Como refere Margarida Paz, no artigo “O Ministério Público e o Novo Regime do Maior Acompanhado”, págs. 130-131, incluído no e-book “O Novo Regime Jurídico do Maior Acompanhado”, CEJ, fevereiro de 2019, disponível em www.cej.mj.pt, “A audição pessoal e direta do beneficiário, na concretização dos princípios constantes do artigo 3.º da Convenção1, constitui o respeito pela dignidade inerente, autonomia individual, incluindo a liberdade de fazer as suas próprias escolhas, e independência da pessoa com deficiência [alínea a)], bem como a sua participação e inclusão plena e efetiva na sociedade [alínea c)]. Neste contexto, audição pessoal e direta do beneficiário não deve apenas ocorrer relativamente à tomada de decisão da medida ou medidas de acompanhamento a decretar pelo tribunal. Na verdade, o acompanhado deve ser ouvido relativamente a todas as decisões que sejam tomadas e que lhe digam diretamente respeito”.
A audição do beneficiário destina-se também a facultar-lhe a participação na definição da sua situação e nas decisões a tomar em respeito pela sua autonomia e autodeterminação, o que implica que o mesmo tenha alguma capacidade de se expressar.
O beneficiário encontra-se internada na Unidade de Cuidados Continuados Integrados do Centro (…) em (...) , (...) .
Da informação clínica datada de 16.09.2019 da referida instituição consta além do mais que o requerido é “um doente consciente, não colaborante e afásico. Está acamado, totalmente dependente de 3ª pessoa para assegurar as suas necessidades mais básicas de alimentação, higiene e medicação.
É portador de Sonda Vesical crónica e é alimentado por PEG” (…) “sem interação com o meio que o rodeia”.
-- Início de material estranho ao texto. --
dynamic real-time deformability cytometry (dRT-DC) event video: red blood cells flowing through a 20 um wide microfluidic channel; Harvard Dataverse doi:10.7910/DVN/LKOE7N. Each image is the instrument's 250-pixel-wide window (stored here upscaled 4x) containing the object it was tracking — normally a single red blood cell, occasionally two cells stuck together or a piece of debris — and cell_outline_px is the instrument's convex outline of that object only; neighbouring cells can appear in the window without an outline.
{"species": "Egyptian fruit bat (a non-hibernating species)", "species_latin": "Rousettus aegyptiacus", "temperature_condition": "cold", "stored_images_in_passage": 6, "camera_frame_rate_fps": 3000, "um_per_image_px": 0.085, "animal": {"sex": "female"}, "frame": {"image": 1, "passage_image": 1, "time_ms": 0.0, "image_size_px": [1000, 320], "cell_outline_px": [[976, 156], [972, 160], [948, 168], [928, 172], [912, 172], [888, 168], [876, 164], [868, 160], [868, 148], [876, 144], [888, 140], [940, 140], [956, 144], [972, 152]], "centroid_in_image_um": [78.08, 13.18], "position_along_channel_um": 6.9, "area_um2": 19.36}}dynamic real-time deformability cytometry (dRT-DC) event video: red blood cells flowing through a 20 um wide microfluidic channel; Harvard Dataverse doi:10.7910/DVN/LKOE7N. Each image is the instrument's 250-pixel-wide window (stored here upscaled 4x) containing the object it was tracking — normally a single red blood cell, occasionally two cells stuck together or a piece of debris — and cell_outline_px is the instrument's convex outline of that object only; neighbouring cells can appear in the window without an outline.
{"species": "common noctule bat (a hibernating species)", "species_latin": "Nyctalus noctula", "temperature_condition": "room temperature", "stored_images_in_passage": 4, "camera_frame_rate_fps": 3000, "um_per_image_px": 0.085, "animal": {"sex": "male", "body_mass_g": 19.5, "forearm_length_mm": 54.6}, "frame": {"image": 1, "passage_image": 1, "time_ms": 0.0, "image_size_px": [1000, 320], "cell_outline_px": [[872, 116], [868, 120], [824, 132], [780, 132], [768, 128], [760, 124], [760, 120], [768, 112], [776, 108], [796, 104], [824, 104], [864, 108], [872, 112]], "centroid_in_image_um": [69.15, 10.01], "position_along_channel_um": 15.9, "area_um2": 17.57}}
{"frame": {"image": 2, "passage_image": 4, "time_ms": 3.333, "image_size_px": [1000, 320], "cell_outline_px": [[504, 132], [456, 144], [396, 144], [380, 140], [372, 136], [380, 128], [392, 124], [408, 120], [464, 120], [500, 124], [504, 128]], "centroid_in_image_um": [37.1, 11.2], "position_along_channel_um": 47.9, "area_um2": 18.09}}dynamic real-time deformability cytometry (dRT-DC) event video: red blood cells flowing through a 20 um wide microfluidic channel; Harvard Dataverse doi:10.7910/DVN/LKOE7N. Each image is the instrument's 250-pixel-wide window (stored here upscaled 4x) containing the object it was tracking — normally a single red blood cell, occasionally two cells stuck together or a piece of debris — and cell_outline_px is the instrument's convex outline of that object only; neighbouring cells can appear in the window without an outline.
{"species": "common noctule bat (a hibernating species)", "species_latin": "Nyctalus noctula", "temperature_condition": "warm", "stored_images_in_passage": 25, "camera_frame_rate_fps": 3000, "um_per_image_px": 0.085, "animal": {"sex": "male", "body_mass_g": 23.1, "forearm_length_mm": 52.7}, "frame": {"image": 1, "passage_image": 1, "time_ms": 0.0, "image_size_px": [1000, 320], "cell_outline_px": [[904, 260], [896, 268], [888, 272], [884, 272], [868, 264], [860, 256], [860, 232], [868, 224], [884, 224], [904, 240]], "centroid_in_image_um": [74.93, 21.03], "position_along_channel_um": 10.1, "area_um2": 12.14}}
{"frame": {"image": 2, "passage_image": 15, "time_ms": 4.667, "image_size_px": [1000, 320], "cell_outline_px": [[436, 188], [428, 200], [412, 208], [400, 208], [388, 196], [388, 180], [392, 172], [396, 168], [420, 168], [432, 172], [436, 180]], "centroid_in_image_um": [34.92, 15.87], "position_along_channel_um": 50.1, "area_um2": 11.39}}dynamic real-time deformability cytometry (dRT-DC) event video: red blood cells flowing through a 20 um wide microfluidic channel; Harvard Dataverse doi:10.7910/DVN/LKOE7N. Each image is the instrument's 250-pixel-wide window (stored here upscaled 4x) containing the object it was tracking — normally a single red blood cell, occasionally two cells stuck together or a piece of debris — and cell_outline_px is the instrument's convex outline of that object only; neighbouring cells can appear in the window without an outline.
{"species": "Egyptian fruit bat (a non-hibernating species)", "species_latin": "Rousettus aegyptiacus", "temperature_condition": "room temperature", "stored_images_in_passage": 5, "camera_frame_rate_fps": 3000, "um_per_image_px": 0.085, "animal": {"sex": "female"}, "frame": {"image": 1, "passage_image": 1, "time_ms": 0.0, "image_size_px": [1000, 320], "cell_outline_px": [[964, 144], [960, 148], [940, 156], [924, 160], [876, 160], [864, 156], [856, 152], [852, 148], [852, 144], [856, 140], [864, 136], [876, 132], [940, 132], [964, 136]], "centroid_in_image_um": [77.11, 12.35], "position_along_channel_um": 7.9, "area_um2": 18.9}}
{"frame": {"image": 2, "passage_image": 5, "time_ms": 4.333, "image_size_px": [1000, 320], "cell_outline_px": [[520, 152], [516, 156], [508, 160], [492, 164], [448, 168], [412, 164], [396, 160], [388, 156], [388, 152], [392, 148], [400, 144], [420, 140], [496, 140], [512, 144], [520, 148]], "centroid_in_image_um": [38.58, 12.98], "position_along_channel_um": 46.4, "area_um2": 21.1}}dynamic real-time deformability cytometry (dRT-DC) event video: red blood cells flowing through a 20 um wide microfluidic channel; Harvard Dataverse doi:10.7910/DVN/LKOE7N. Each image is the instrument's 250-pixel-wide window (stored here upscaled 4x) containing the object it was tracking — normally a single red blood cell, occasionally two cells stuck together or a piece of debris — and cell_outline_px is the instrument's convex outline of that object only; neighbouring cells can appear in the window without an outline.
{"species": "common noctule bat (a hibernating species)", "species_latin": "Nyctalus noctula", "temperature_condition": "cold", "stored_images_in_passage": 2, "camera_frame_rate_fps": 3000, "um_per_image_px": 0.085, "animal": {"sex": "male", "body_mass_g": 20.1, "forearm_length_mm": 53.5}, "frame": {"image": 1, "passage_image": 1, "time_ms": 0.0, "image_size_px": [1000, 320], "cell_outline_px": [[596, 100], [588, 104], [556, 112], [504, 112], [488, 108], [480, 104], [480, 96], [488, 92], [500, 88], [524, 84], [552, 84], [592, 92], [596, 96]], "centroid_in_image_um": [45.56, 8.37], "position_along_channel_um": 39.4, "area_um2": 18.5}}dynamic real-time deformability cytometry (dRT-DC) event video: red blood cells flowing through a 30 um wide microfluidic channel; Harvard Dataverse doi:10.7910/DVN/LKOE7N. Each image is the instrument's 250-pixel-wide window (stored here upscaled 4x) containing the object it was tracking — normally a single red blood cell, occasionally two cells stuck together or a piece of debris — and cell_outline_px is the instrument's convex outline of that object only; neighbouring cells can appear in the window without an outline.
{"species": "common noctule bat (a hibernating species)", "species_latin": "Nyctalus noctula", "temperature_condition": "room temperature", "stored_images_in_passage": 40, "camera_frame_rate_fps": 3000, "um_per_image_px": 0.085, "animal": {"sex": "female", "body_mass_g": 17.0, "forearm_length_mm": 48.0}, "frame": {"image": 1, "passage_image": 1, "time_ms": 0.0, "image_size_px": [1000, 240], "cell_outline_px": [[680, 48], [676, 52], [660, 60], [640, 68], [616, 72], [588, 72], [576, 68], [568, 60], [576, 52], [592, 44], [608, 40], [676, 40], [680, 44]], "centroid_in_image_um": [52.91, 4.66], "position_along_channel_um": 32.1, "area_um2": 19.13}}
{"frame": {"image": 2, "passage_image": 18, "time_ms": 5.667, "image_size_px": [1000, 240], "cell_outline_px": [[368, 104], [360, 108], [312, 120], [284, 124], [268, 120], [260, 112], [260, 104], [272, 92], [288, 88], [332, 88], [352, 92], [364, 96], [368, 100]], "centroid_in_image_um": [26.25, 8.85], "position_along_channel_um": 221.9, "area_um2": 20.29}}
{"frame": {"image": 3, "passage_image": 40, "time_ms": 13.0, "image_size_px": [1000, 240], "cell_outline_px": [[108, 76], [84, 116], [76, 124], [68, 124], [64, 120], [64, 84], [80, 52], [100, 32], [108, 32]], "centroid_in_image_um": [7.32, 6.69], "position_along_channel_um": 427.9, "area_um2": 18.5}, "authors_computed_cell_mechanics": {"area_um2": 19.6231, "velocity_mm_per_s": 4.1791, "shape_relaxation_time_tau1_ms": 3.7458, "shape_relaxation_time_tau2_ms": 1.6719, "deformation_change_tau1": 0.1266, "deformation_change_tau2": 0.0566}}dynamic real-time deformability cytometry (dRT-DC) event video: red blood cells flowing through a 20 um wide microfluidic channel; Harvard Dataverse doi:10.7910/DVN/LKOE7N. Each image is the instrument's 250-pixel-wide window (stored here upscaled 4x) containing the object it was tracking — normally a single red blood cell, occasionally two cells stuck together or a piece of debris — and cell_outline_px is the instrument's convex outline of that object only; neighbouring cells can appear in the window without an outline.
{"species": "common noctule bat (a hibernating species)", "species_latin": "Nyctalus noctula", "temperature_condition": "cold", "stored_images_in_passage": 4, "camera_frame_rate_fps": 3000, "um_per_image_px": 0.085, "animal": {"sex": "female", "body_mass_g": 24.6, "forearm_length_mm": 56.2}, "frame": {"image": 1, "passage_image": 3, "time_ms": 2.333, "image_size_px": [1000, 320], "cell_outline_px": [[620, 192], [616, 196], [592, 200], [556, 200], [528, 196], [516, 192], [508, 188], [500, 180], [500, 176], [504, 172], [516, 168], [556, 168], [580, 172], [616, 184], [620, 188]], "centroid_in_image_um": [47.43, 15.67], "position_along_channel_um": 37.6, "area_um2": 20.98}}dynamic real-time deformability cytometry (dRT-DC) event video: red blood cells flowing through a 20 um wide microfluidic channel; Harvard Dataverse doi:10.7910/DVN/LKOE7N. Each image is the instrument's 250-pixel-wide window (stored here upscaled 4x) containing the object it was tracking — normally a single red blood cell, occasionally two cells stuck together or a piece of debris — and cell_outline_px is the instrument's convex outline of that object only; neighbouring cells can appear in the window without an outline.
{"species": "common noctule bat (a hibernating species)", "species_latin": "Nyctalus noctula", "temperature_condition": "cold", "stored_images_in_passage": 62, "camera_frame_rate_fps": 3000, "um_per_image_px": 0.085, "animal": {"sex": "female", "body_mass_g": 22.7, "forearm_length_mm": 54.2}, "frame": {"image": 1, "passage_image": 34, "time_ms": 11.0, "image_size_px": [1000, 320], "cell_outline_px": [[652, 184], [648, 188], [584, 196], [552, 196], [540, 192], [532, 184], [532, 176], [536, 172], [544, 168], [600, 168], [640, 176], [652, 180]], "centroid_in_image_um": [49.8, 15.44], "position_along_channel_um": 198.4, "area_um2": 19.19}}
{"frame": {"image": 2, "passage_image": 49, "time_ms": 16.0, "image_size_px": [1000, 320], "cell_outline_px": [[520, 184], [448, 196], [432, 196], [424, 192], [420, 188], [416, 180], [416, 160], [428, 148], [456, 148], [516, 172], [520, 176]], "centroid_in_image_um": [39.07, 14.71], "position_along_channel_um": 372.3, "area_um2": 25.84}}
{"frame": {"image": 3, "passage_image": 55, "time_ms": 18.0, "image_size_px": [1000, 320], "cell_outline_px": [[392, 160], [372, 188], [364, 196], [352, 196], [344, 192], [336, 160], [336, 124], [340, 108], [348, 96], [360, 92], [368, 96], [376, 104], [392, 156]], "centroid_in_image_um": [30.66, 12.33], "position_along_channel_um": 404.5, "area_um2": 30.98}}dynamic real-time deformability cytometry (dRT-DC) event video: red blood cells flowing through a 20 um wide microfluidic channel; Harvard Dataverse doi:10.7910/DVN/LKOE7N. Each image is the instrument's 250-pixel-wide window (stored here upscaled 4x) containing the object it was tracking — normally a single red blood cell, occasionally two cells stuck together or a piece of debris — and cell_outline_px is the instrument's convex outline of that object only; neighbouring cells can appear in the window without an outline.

Realizada prova pericial na instituição onde o requerido está internado, consta no respectivo Relatório, que não foi objecto de reclamação, que “o requerido está acamado, não responde a estímulos, está algaliado, é alimentado por PEG (gastrostomia endoscópica percutânea), usa fralda, permanecendo totalmente alheado. Um tal estado vegetativo, permanente e irreversível, tem repercussões graves no funcionamento e autonomia do beneficiário” (…).
Assim, estando clinicamente comprovada a absoluta incapacidade de comunicação do requerido e o seu alheamento do meio envolvente, afigura-se que a diligência da audição pessoal e directa do beneficiário, é de execução...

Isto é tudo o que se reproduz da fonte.